Securing and Examining the Crime Scene

A primary and vital task of a crime scene technician is assisting other law enforcement officials in securing the crime scene. A secure crime scene is vital to protecting evidence that might be found at the site. An unsecured crime scene can result in evidence at the site being tainted, a reality that result in that evidence being inadmissible in the prosecution of a criminal defendant.

At the heart of securing the crime scene is making certain that no unauthorized individual accesses the scene. In addition, a crime scene technician guards against individuals authorized to be in a crime scene having inappropriate physical contact with evidence.

Once the crime scene is appropriately secured, a technician then examines the overall scene. This process typically includes taking photos and videos of the crime scene. The location of objects in the crime scene can prove to be important evidence in a criminal prosecution.

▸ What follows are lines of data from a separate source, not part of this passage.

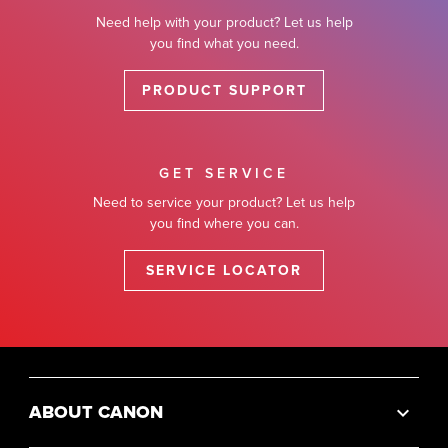
Need help with your product? Let us help
you find what you need.
PRODUCT SUPPORT
GET SERVICE
Need to service your product? Let us help
you find where you can.
SERVICE LOCATOR
ABOUT CANON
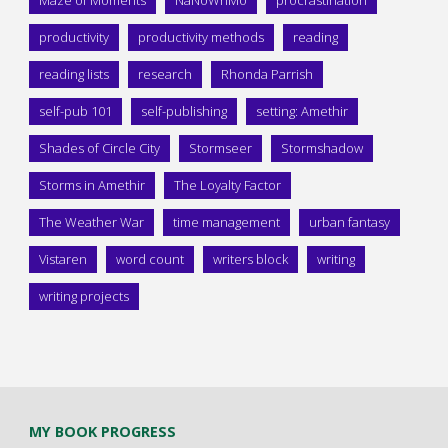
Maze of Moments
NaNoWriMo
procrastination
productivity
productivity methods
reading
reading lists
research
Rhonda Parrish
self-pub 101
self-publishing
setting: Amethir
Shades of Circle City
Stormseer
Stormshadow
Storms in Amethir
The Loyalty Factor
The Weather War
time management
urban fantasy
Vistaren
word count
writers block
writing
writing projects
MY BOOK PROGRESS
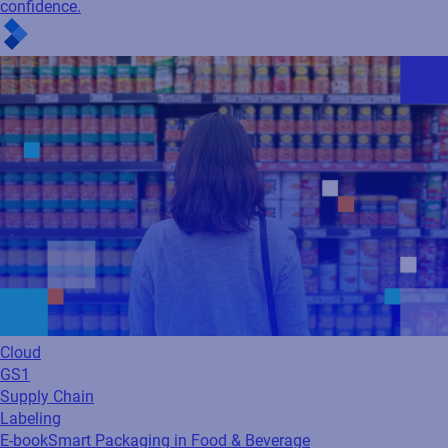
confidence.
Cloud
GS1
Supply Chain
Labeling
E-book
Smart Packaging in Food & Beverage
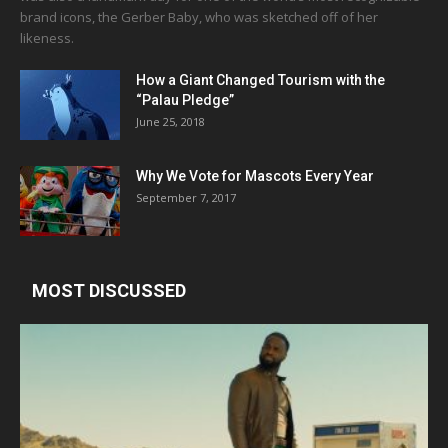
brand icons, the Gerber Baby, who was sketched off of her
likeness.
How a Giant Changed Tourism with the
“Palau Pledge”
June 25, 2018
Why We Vote for Mascots Every Year
September 7, 2017
MOST DISCUSSED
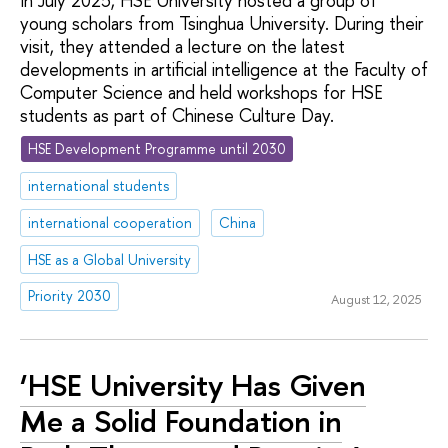
In July 2025, HSE University hosted a group of
young scholars from Tsinghua University. During their
visit, they attended a lecture on the latest
developments in artificial intelligence at the Faculty of
Computer Science and held workshops for HSE
students as part of Chinese Culture Day.
HSE Development Programme until 2030
international students
international cooperation
China
HSE as a Global University
Priority 2030
August 12, 2025
‘HSE University Has Given
Me a Solid Foundation in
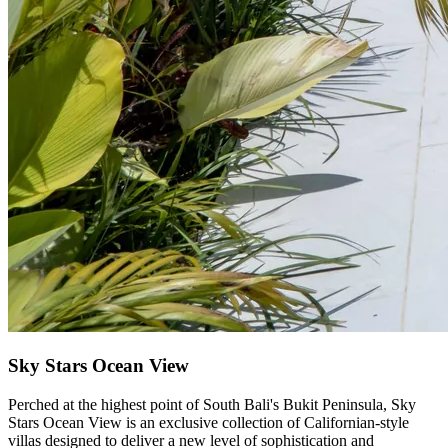
Sky Stars Ocean View
Perched at the highest point of South Bali's Bukit Peninsula, Sky
Stars Ocean View is an exclusive collection of Californian-style
villas designed to deliver a new level of sophistication and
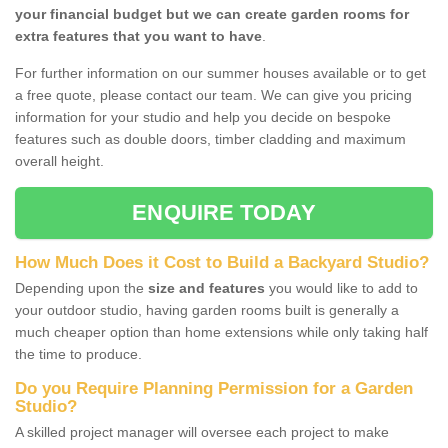
your financial budget but we can create garden rooms for
extra features that you want to have
.
For further information on our summer houses available or to get
a free quote, please contact our team. We can give you pricing
information for your studio and help you decide on bespoke
features such as double doors, timber cladding and maximum
overall height.
ENQUIRE TODAY
How Much Does it Cost to Build a Backyard Studio?
Depending upon the
size and features
you would like to add to
your outdoor studio, having garden rooms built is generally a
much cheaper option than home extensions while only taking half
the time to produce.
Do you Require Planning Permission for a Garden
Studio?
A skilled project manager will oversee each project to make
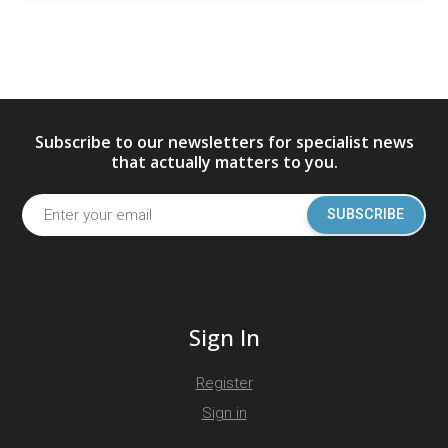
Subscribe to our newsletters for specialist news
that actually matters to you.
SUBSCRIBE
Sign In
Register
Sign in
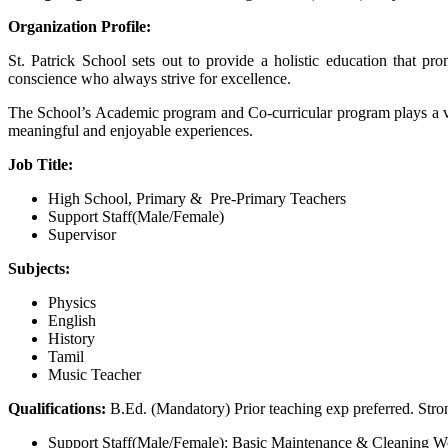
Organization Profile:
St. Patrick School sets out to provide a holistic education that 
conscience who always strive for excellence.
The School’s Academic program and Co-curricular program plays a vital
meaningful and enjoyable experiences.
Job Title:
High School, Primary & Pre-Primary Teachers
Support Staff(Male/Female)
Supervisor
Subjects:
Physics
English
History
Tamil
Music Teacher
Qualifications:
B.Ed. (Mandatory) Prior teaching exp preferred. Str
Support Staff(Male/Female): Basic Maintenance & Cleaning W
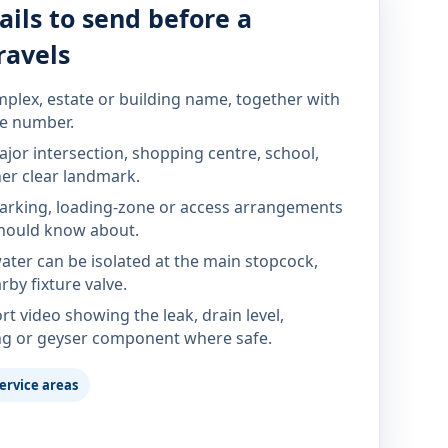
ails to send before a
ravels
mplex, estate or building name, together with
te number.
jor intersection, shopping centre, school,
her clear landmark.
parking, loading-zone or access arrangements
hould know about.
ter can be isolated at the main stopcock,
rby fixture valve.
rt video showing the leak, drain level,
ng or geyser component where safe.
ervice areas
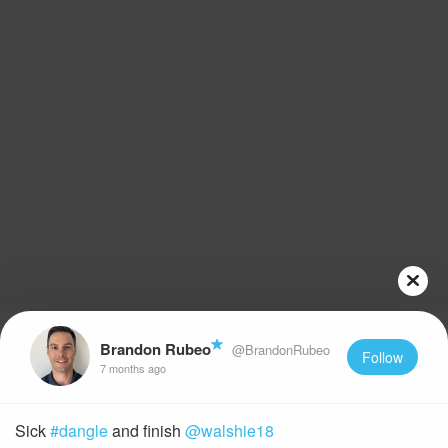
Brandon Rubeo
@BrandonRubeo
Follow
7 months ago
Sick
#dangle
and finish
@walshie18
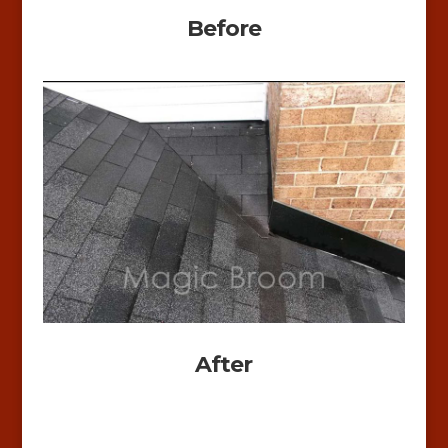
Before
After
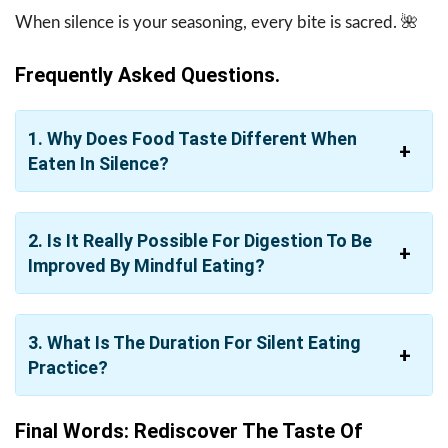
When silence is your seasoning, every bite is sacred. ​‍​‌‍​‍‌​‍​‌‍​‍‌🌺
Frequently Asked Questions.
1. Why Does Food Taste Different When
Eaten In Silence?
2. Is It Really Possible For Digestion To Be
Improved By Mindful Eating?
3. What Is The Duration For Silent Eating
Practice?
Final Words: Rediscover The Taste Of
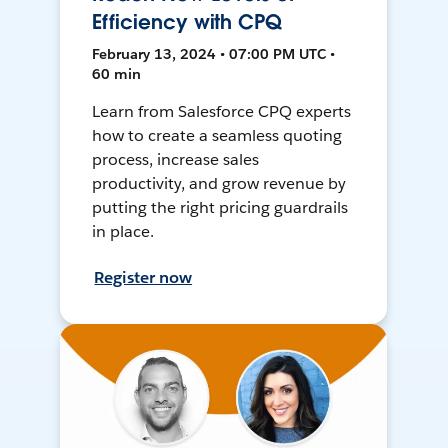
Efficiency with CPQ
February 13, 2024 • 07:00 PM UTC •
60 min
Learn from Salesforce CPQ experts
how to create a seamless quoting
process, increase sales
productivity, and grow revenue by
putting the right pricing guardrails
in place.
Register now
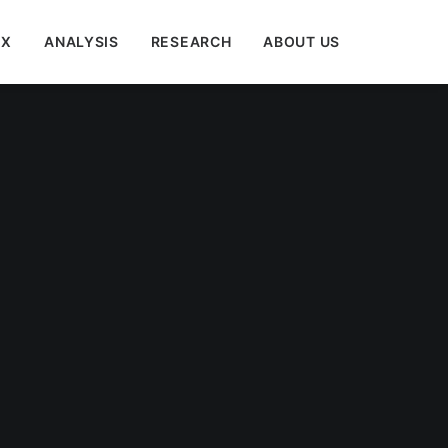
EX
ANALYSIS
RESEARCH
ABOUT US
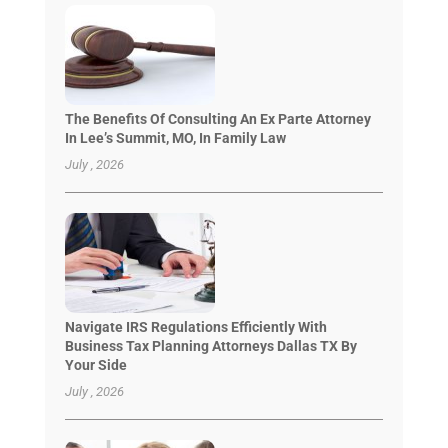
The Benefits Of Consulting An Ex Parte Attorney
In Lee’s Summit, MO, In Family Law
July , 2026
Navigate IRS Regulations Efficiently With
Business Tax Planning Attorneys Dallas TX By
Your Side
July , 2026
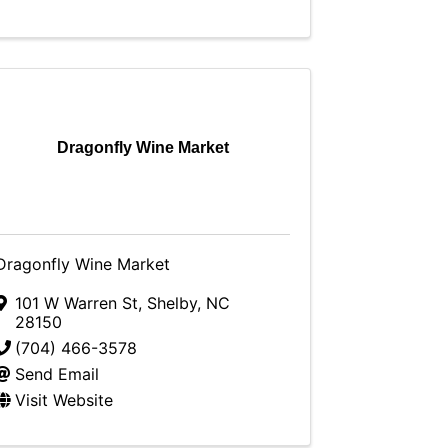
Dragonfly Wine Market
Dragonfly Wine Market
101 W Warren St
,
Shelby
,
NC
28150
(704) 466-3578
Send Email
Visit Website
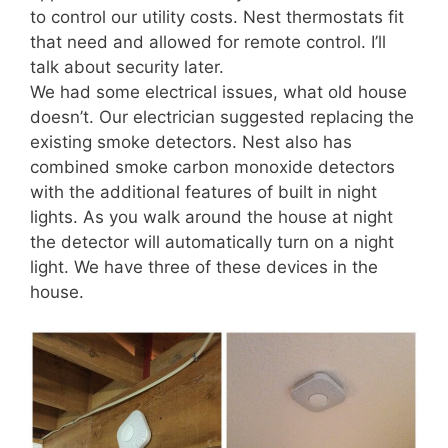
to control our utility costs. Nest thermostats fit
that need and allowed for remote control. I’ll
talk about security later.
We had some electrical issues, what old house
doesn’t. Our electrician suggested replacing the
existing smoke detectors. Nest also has
combined smoke carbon monoxide detectors
with the additional features of built in night
lights. As you walk around the house at night
the detector will automatically turn on a night
light. We have three of these devices in the
house.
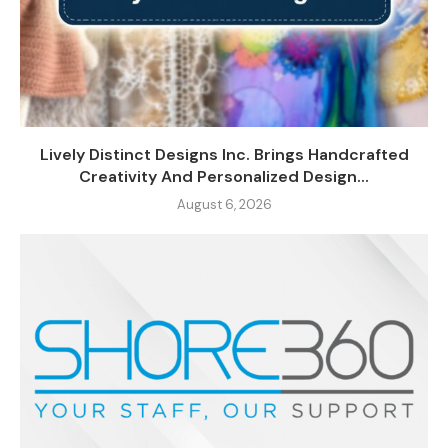
Lively Distinct Designs Inc. Brings Handcrafted
Creativity And Personalized Design...
August 6, 2026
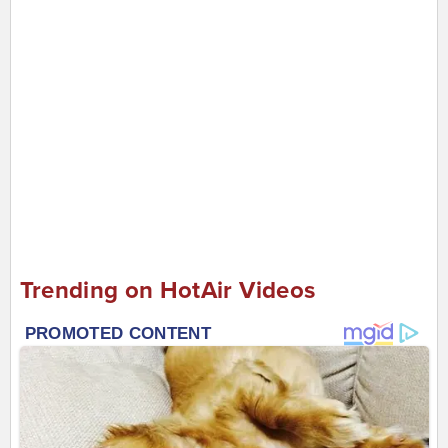
Trending on HotAir Videos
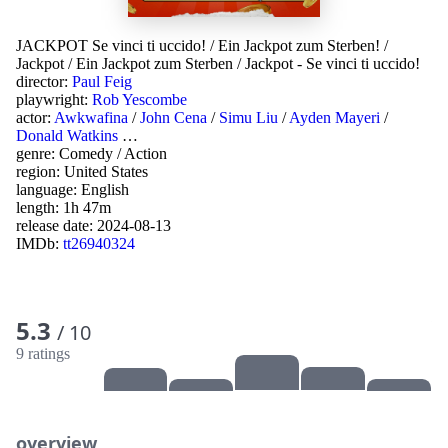
JACKPOT Se vinci ti uccido!
/
Ein Jackpot zum Sterben!
/
Jackpot
/
Ein Jackpot zum Sterben
/
Jackpot - Se vinci ti uccido!
director:
Paul Feig
playwright:
Rob Yescombe
actor:
Awkwafina
/
John Cena
/
Simu Liu
/
Ayden Mayeri
/
Donald Watkins
…
genre:
Comedy
/
Action
region:
United States
language:
English
length: 1h 47m
release date:
2024-08-13
IMDb:
tt26940324
5.3
/ 10
9 ratings
overview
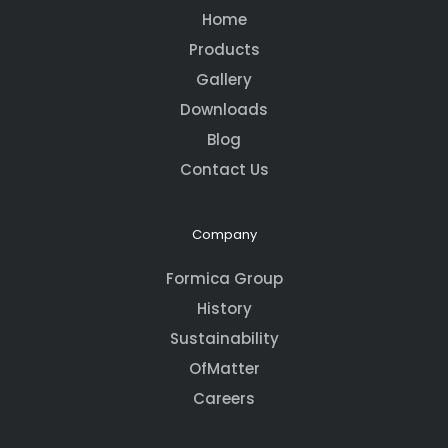
Home
Products
Gallery
Downloads
Blog
Contact Us
Company
Formica Group
History
Sustainability
OfMatter
Careers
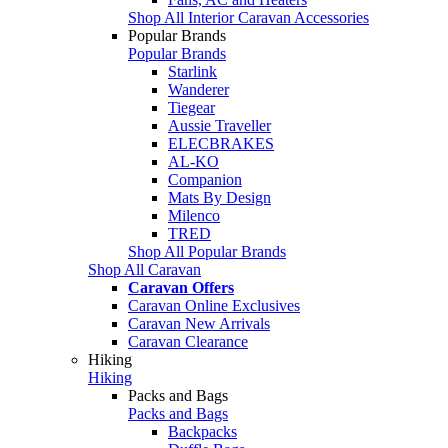
Shop All Interior Caravan Accessories
Popular Brands
Popular Brands
Starlink
Wanderer
Tiegear
Aussie Traveller
ELECBRAKES
AL-KO
Companion
Mats By Design
Milenco
TRED
Shop All Popular Brands
Shop All Caravan
Caravan Offers
Caravan Online Exclusives
Caravan New Arrivals
Caravan Clearance
Hiking
Hiking
Packs and Bags
Packs and Bags
Backpacks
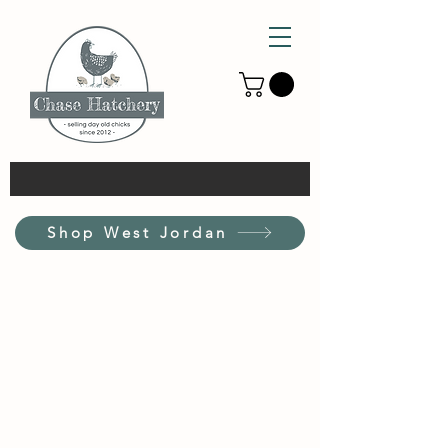
Shop West Jordan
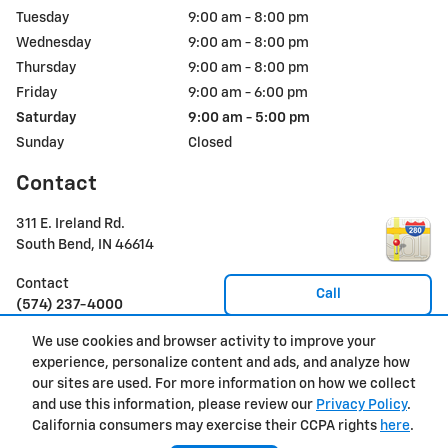
Tuesday
9:00 am - 8:00 pm
Wednesday
9:00 am - 8:00 pm
Thursday
9:00 am - 8:00 pm
Friday
9:00 am - 6:00 pm
Saturday
9:00 am - 5:00 pm
Sunday
Closed
Contact
311 E. Ireland Rd.
South Bend
,
IN
46614
Contact
Call
(574) 237-4000
We use cookies and browser activity to improve your
experience, personalize content and ads, and analyze how
Privacy
our sites are used. For more information on how we collect
and use this information, please review our
Privacy Policy
.
California consumers may exercise their CCPA rights
here
.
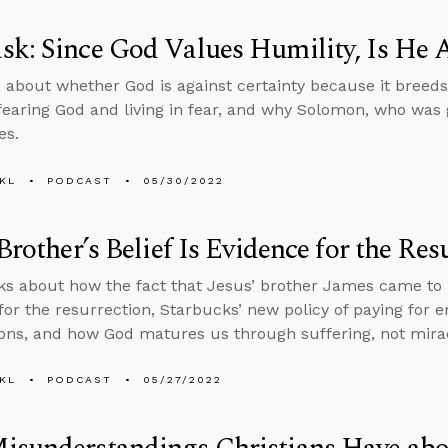
k: Since God Values Humility, Is He A
 about whether God is against certainty because it breeds
earing God and living in fear, and why Solomon, who was
es.
KL
PODCAST
05/30/2022
 Brother’s Belief Is Evidence for the Res
ks about how the fact that Jesus’ brother James came to be
for the resurrection, Starbucks’ new policy of paying for 
ions, and how God matures us through suffering, not mira
KL
PODCAST
05/27/2022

If you ever find yourself as the first person at a crime scene, it is imperative that you avoid touching anything. Even the slightest physical contact with certain types evidence can result in problems if the case is to be prosecuted.

Collecting Evidence at the Crime Scene

The next phase of a crime scene technician’s work is the collection of physical evidence from the scene. This oftentimes include the collection of blood and other biological matter. The reality is that a wide range of different types of physical evidence can be collected from a particular crime scene.

Collected evidence is placed into a proper sealed container with information included on the receptacle about who collected the evidence and when and where it was collected. This is the first step in establishing what is known as the “chain of custody” for evidence collected at a crime scene. A proper chain of custody ensures that the evidence is not tampered with or altered in any manner between the point of collected in its use in a criminal prosecution.

Lab Work Associated With Collected Evidence

Another area in which a crime scene technician performs services is certain types of essential lab work associated with collected evidence. While there are some laboratory tasks that are performed by specialists (like DNA testing), a good amount of evidence related lab work is done by a crime scene technician.

There are some crime scene technicians that do specialize in certain types of lab testing. For example, blood splatter specialists are an example of crime scene investigators and analysts that specialize in a focused area of evaluating evidence obtained from the scene of a crime.

Preparation of Report Associated With Crime Scene, Evidence, and Lab Results

Finally, a crime scene technician is responsible for preparing a comprehensive report about the crime scene itself, evidence collected, and laboratory results. This report is utilized in a number of ways, including:

  • Identifying the perpetrator of a crime
  • Determining whether a case should be prosecuted
  • Prosecution of a charged criminal defendant

Prevalent Crime Scene Technician Misconception

There is no doubt that crime scene technicians are highly trained and adept individuals. Truly, they are capable of working in even the most challenging of situations when it comes to a crime scene. But, there are limits as to what crime scene technicians are capable of doing. There are tasks beyond the scope of their expertise and employment.

A commonplace misconception associated with a crime scene technician is that this type of professional is not only involved in the investigation of but also the cleanup of a crime scene. The reality is that a crime scene technician lacks the background and vital resources necessary to undertake crime scene cleanup.

Specialized professionals are in the business of crime scene cleanup. The fact that an experienced crime scene technician is not equipped to undertake cleanup underscores the need for a home or business owner to seek out the assistance of a crime scene cleanup company to assist with this endeavor. In the overall scheme of things, a crime scene tech and the typical home or business owner do not have the skills and tools absolutely necessary for safe, thorough biohazard remediation.